आपने 2000 बार simulated annealing sampler से BQM चलाया।
यह मॉडल हर शेयर को 0/1 (खरीदें / न खरीदें) के रूप में चुनता है, और साथ में risk, returns, budget सबको बैलेंस करता है।

अंतिम सरल सारांश

मॉडल ने 6 के 6 शेयरों को चुनना सबसे अच्छा पाया।(including JUBLFOOD.NS)

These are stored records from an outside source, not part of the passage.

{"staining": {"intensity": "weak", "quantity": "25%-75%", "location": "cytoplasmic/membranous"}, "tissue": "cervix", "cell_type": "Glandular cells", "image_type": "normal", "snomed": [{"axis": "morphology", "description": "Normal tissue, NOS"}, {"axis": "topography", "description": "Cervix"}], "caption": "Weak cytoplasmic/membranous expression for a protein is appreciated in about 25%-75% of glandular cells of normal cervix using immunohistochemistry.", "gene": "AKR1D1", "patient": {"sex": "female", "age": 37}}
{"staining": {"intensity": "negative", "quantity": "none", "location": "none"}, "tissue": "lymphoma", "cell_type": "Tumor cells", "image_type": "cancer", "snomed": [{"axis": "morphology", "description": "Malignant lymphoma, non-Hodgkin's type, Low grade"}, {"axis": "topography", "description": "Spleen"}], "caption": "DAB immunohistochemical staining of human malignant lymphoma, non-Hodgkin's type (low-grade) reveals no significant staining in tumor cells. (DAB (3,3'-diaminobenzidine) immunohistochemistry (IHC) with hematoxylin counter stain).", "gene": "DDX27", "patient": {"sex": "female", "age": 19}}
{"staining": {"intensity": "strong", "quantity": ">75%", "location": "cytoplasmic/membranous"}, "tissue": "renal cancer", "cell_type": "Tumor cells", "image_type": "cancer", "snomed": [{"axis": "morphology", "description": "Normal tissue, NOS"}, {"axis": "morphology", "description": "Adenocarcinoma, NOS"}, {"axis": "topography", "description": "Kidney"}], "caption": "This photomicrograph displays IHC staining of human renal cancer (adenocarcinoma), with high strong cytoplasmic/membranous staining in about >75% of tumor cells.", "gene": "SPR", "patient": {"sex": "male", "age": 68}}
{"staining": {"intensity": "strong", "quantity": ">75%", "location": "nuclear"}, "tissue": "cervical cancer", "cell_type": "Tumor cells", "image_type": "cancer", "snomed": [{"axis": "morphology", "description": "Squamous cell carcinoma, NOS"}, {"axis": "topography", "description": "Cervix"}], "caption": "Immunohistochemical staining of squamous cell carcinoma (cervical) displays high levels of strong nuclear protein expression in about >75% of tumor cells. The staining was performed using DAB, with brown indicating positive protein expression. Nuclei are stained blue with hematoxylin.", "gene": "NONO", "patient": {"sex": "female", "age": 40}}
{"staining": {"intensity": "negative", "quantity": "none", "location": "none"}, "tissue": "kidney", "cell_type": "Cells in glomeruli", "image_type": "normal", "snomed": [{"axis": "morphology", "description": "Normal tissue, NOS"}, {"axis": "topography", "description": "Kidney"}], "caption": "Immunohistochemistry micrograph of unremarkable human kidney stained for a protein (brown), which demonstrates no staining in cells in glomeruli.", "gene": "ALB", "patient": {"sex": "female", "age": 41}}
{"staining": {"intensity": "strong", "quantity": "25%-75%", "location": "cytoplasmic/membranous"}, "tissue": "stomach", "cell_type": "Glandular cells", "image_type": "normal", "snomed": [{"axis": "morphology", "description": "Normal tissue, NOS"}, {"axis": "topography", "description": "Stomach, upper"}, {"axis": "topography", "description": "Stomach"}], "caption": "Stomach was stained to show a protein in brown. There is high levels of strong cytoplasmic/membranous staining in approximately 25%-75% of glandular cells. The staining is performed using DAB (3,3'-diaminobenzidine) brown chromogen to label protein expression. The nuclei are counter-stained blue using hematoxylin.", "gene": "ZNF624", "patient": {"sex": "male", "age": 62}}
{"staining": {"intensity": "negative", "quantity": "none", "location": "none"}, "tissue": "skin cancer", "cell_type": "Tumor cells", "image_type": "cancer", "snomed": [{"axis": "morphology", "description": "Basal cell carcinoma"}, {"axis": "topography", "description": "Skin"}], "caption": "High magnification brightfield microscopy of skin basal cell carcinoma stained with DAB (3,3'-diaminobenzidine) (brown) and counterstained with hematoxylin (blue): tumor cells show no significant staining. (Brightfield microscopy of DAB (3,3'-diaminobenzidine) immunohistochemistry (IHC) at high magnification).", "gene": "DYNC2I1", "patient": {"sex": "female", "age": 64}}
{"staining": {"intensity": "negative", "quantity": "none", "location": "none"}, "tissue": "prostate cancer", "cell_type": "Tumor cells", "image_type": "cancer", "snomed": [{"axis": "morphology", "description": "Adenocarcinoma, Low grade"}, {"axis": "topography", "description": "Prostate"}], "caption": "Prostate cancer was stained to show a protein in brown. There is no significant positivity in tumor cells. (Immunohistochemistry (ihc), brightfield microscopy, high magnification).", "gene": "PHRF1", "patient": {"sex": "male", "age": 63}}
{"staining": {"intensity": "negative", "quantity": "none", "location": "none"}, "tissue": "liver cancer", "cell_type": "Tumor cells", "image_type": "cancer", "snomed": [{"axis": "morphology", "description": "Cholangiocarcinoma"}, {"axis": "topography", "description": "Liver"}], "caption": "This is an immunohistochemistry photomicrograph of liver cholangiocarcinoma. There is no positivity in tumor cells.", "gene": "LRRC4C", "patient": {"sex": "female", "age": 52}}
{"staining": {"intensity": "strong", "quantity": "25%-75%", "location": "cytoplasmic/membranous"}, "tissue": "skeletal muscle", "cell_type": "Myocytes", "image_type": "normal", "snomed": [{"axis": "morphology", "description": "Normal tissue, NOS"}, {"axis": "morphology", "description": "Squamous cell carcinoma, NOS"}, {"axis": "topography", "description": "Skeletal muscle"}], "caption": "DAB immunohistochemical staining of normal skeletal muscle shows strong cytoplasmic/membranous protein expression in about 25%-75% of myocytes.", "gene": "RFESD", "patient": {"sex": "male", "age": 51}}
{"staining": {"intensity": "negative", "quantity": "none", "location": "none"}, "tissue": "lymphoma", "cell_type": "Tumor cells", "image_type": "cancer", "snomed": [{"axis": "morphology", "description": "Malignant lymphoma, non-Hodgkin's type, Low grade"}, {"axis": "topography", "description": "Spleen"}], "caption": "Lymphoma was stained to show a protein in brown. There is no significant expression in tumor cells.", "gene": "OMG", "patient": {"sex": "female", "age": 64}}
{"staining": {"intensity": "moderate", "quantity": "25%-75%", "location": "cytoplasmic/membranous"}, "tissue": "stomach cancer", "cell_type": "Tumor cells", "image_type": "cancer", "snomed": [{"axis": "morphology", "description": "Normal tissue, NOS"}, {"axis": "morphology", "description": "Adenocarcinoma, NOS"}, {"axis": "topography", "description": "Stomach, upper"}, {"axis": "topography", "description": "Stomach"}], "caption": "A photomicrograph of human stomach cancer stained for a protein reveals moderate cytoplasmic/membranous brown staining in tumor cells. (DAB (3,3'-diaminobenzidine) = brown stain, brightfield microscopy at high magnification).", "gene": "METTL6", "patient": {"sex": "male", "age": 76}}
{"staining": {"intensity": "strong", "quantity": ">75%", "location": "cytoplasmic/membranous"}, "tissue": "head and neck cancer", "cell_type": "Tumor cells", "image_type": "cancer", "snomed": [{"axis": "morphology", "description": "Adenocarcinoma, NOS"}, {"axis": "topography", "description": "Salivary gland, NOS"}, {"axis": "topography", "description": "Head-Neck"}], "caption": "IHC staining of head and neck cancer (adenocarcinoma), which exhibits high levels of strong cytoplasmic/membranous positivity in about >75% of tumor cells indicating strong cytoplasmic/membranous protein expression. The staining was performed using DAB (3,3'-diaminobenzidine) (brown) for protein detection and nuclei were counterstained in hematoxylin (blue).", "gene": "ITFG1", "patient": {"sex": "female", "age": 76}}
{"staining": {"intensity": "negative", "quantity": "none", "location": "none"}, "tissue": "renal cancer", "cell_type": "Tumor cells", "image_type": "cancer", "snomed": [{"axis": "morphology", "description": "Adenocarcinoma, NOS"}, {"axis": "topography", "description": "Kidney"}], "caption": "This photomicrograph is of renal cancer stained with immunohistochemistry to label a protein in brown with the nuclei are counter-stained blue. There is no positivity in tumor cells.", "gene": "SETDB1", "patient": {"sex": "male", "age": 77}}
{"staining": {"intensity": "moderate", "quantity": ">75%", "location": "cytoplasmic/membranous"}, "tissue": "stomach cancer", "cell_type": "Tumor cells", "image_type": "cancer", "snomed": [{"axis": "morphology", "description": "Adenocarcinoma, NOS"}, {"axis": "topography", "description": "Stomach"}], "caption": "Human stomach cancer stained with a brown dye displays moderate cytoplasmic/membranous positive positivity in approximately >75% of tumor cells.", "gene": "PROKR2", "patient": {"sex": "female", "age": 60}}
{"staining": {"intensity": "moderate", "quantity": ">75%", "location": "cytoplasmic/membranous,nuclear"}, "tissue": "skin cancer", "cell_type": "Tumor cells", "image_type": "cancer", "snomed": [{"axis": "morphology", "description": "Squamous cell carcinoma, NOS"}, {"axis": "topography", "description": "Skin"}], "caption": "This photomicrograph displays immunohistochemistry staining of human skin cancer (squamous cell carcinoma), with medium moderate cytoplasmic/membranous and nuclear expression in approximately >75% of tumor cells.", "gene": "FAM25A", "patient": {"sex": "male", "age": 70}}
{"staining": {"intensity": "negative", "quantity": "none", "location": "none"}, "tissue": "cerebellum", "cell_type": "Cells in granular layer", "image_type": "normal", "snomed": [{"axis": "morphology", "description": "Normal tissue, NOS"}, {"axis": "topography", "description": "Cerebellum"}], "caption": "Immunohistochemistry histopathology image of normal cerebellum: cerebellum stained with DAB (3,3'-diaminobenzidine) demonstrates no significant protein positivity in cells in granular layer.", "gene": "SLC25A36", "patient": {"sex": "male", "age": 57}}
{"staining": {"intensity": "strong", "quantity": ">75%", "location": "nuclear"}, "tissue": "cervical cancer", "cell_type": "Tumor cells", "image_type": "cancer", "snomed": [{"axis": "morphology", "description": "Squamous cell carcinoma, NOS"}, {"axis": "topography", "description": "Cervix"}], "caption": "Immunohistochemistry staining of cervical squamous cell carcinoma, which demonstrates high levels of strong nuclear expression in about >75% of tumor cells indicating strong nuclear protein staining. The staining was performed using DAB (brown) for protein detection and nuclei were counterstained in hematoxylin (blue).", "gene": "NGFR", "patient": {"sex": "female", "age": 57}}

कुल लागत ~ ₹9994 है → बजट से कम → valid.

energy सबसे कम (सबसे अच्छा)।

expected return बहुत ज्यादा आया क्योंकि यह मॉडलिंग डेटा से annualized किया गया है।

risk-value और return-value दोनों अच्छे संतुलन में मिलने के कारण यही समाधान टॉप पर आया।

## How to switch to D-Wave QPU later
When you receive your Leap API token and configure auth (`dwave auth login` or env vars), replace the sampler creation cell with the following:

```python
from dwave.system import DWaveSampler, EmbeddingComposite
sampler = EmbeddingComposite(DWaveSampler())
# then call: sampleset = sampler.sample(bqm, num_reads=NUM_READS)
```

No other changes are required to the BQM or parsing logic.

## Notes & Next steps (for PR)
- This notebook is PR-ready: add it to `examples/` and reference it in README under "Simulator examples".
- Consider adding `requirements-dev.txt` listing `yfinance, dimod, dwave-neal (optional), numpy, pandas`.
- Add a short unit test that the notebook runs without raising (CI can use `nbconvert --execute` on a trimmed version).
- Tuning: penalty `P`, `NUM_READS`, and `RISK_FACTOR` are the main knobs.